Travel and Theory: Voyages and Visions - (Eds.) Jas Elsner and Joan-Pau Rubiés
Voyages and Visions: Towards a Cultural History of Travel
edited by Jas Elsner and Joan-Pau Rubiés
Pp. vii+344. London: Reaktion Books, 1999
Paperback, £16.95
Travel is currently a fashionable topic, and there has been much theoretical discussion about the nature of identity. This volume is far from innocent of such speculation, but is anchored in a series of varied and interesting essays each of which are valuable in themselves.
The whole is brought together in a very lengthy (56 page) introduction. This is helpful because all too frequently such collections lack focus. The editors locate their theme of travel as a quest, and of travel literature as a fundamental part of a system of empirical narrative practices.
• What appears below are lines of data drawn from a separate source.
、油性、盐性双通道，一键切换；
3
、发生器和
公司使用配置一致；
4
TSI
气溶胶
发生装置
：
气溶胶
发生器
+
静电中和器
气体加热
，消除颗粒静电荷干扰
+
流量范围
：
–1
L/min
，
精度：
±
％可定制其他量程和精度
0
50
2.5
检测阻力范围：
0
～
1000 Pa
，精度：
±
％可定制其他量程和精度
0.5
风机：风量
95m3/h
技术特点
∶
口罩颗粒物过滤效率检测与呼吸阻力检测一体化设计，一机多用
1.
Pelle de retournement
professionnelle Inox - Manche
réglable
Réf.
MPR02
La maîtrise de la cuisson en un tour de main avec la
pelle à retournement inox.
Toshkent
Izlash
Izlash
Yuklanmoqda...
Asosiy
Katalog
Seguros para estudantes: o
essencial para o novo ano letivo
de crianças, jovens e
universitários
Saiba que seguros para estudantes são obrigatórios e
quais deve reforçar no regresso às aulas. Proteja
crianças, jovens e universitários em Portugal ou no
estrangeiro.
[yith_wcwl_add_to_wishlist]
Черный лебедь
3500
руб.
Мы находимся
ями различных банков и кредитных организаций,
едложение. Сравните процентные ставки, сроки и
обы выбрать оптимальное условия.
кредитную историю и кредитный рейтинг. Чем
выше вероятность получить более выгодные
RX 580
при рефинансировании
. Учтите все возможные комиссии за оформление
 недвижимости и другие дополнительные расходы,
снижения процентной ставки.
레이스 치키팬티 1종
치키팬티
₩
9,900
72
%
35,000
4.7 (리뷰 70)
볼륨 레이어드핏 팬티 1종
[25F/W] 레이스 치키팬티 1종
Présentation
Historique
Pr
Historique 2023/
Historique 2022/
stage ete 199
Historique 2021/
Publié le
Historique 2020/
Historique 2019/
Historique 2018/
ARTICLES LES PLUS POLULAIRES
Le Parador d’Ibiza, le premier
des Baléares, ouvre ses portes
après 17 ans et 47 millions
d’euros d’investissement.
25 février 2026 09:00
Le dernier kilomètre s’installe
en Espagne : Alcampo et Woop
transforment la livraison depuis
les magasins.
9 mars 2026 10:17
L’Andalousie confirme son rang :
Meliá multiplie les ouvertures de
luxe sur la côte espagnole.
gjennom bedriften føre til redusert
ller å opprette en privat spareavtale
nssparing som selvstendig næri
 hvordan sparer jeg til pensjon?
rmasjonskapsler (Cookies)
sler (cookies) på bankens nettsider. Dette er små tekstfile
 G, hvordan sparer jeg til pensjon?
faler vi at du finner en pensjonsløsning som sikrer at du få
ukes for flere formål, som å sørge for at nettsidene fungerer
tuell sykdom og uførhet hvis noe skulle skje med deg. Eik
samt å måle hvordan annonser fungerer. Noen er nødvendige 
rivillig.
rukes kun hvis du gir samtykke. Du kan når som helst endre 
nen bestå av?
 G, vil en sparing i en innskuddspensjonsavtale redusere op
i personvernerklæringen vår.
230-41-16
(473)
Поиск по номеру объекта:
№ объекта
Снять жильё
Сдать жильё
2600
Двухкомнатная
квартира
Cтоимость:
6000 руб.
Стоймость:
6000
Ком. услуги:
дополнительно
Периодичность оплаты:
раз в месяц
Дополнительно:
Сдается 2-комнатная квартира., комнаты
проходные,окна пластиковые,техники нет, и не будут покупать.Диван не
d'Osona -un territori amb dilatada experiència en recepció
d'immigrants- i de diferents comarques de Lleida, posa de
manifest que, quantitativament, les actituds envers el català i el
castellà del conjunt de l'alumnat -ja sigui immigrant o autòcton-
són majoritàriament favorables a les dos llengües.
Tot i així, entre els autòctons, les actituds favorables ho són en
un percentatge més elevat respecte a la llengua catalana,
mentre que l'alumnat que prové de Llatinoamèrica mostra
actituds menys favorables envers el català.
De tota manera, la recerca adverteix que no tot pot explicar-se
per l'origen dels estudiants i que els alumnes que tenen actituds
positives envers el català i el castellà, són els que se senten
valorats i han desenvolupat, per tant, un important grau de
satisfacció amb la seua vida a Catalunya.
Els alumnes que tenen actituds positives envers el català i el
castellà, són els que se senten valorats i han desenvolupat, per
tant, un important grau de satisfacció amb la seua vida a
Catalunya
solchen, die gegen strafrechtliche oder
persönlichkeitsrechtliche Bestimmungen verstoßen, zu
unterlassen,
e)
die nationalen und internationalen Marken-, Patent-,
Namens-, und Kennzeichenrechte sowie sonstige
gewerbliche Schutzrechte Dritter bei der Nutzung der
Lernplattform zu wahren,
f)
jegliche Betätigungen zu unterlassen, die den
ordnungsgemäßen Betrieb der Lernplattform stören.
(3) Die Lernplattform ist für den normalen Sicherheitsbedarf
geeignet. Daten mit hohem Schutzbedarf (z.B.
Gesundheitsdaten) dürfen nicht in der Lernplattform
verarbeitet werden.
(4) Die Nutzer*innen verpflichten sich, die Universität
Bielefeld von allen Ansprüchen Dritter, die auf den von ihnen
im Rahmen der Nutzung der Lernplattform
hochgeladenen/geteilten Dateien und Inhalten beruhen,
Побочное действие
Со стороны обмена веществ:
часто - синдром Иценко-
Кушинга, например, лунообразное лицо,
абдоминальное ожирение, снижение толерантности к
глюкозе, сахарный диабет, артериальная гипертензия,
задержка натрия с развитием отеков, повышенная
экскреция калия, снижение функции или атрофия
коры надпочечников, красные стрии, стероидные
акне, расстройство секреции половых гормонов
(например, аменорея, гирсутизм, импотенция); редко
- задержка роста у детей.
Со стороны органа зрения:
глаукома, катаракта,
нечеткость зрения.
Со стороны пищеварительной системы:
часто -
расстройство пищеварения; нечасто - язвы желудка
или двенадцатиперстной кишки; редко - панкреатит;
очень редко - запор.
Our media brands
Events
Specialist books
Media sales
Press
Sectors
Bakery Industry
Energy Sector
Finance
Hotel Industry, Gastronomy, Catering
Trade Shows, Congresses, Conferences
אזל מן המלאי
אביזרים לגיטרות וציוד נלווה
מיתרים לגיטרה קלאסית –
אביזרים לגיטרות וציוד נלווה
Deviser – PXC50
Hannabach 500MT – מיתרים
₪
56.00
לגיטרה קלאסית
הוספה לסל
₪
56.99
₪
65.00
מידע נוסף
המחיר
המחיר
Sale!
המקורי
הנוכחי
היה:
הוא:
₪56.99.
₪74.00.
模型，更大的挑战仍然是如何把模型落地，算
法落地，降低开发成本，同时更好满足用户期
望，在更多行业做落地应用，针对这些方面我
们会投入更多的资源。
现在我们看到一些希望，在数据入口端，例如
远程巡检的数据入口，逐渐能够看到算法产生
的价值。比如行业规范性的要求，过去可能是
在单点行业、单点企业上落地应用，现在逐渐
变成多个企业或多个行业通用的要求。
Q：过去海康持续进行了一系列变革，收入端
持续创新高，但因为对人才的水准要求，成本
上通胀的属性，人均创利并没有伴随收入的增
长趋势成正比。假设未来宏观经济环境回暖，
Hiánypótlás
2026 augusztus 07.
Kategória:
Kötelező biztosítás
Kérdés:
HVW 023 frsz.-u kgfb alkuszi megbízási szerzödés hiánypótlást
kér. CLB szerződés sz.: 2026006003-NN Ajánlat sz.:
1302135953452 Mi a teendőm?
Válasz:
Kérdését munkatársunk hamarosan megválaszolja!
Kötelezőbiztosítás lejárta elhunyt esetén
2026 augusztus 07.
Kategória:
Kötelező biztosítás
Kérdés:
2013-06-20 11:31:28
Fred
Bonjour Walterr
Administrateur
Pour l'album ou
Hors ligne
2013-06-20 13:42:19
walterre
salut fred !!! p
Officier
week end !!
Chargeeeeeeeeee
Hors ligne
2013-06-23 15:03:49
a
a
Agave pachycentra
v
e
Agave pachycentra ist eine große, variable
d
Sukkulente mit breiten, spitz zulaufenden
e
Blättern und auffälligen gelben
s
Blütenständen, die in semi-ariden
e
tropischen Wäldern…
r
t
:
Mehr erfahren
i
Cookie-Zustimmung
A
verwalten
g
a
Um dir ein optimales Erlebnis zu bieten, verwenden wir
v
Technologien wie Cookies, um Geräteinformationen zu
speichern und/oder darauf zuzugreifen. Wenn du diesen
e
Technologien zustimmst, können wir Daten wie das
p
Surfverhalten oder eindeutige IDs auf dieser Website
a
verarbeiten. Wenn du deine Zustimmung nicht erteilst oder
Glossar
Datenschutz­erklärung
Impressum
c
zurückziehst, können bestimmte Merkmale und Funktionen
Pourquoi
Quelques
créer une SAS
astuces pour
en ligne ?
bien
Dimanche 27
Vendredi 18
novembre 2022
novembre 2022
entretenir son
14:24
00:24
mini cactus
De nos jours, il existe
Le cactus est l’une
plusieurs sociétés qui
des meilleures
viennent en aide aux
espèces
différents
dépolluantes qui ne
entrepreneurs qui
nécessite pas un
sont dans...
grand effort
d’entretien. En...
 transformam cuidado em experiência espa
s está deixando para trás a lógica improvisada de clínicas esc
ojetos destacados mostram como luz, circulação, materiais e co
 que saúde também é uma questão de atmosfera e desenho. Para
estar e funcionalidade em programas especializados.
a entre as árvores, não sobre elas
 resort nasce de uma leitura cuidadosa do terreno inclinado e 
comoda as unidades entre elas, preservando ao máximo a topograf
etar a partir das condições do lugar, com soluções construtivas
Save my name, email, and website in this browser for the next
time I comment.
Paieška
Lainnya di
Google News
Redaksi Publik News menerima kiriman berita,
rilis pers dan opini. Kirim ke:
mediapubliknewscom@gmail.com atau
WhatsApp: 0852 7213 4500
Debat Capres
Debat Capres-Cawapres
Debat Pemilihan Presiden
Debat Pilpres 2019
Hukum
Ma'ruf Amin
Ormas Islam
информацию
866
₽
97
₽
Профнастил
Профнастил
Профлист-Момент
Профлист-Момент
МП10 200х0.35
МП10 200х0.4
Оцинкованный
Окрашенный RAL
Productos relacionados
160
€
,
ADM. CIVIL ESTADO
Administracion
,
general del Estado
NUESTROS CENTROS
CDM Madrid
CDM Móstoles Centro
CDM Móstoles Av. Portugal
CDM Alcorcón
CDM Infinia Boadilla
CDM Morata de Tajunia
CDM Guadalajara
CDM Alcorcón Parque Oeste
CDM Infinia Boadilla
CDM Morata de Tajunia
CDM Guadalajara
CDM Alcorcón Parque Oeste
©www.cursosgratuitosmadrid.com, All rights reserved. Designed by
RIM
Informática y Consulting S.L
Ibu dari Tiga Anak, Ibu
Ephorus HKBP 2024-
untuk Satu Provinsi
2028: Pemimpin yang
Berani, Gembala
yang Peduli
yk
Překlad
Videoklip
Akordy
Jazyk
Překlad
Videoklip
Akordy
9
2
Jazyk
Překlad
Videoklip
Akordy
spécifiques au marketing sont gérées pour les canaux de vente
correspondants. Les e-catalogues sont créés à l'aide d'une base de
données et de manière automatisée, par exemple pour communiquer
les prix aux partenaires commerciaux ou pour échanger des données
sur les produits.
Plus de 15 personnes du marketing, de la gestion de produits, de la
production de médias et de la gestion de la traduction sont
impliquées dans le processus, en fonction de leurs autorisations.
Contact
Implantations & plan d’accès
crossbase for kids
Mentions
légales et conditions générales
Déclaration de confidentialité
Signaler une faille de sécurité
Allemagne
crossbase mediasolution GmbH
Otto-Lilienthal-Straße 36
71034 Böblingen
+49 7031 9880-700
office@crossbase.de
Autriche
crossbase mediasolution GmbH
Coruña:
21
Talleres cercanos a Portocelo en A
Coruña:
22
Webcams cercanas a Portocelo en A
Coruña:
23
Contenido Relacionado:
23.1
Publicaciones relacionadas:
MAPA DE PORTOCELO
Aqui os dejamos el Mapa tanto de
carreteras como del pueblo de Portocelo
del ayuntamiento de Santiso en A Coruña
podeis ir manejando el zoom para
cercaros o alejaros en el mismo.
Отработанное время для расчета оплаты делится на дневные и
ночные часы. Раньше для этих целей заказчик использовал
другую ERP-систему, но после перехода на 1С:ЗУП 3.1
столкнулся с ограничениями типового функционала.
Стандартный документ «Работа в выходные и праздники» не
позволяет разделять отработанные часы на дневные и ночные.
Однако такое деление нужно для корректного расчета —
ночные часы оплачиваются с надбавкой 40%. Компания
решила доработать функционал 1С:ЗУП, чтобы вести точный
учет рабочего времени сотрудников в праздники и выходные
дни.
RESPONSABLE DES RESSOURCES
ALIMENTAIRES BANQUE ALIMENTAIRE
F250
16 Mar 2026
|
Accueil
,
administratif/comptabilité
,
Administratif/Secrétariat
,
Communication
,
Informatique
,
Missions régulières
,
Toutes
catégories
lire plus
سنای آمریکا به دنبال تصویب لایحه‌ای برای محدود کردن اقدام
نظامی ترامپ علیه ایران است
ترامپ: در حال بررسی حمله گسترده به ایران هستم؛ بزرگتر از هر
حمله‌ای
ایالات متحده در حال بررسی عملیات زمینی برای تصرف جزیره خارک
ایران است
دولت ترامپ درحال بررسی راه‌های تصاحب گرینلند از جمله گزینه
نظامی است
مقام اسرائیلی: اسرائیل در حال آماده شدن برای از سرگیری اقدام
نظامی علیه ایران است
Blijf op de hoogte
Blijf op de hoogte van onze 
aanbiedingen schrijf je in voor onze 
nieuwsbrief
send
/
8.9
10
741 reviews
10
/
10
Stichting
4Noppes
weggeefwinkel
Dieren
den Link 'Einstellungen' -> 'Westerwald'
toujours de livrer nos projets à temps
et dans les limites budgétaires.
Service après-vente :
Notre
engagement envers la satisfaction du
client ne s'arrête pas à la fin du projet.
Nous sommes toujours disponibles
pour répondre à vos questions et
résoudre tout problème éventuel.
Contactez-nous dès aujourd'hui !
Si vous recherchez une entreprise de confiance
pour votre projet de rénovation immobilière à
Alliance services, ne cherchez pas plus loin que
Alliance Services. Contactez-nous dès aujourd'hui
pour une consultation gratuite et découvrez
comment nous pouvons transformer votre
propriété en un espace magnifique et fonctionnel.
They argue that the succession of cultural paradigms that have sustained travellers' quests - wisdom and salvation, education and science, progress and civilisation - have all eventually collapsed. Travellers' tales, real or fictional, have repeatedly served to build, reinforce, question, alter and destroy these paradigms. The editors close with science fiction, an indication of their scope. The contributions include: Rubies on European travel narratives in sixteenth-century America, a world in which history and myth co-existed; Wes Williams' more detailed piece on Montaigne's views of how travel changes us; and Peter Burke's use of François Bernier's Voyages in order to probe critically Said's theory on the Western construction of the Orient. Bernier was sympathetic to Indian culture and willing to use India to criticise France.
Melissa Celaresu considers views on Naples in the late eighteenth century and the nature of cosmopolitanism. Michael Bravo takes the issue forward by looking at James Rennell and British geography in the early nineteenth century. Nigel Leask turns the authorial vision on Mexico in the nineteenth-century, not least through William Prescott's The Conquest of Mexico (1843). Peter Hansen compares Alpine guides and Himalayan sherpas, and discusses how the sherpas constructed a heroic identity as climbers. Kasia Boddy looks at changes in the position of Europe in the postwar American imagination as assessed through fiction. Edward James concludes with a wonderfully informed discussion of science fiction. He asks how does one,
make a journey through absolute nothingness interesting?A fascinating and wide ranging volume.
Jeremy Black is Professor of History, University of Exeter.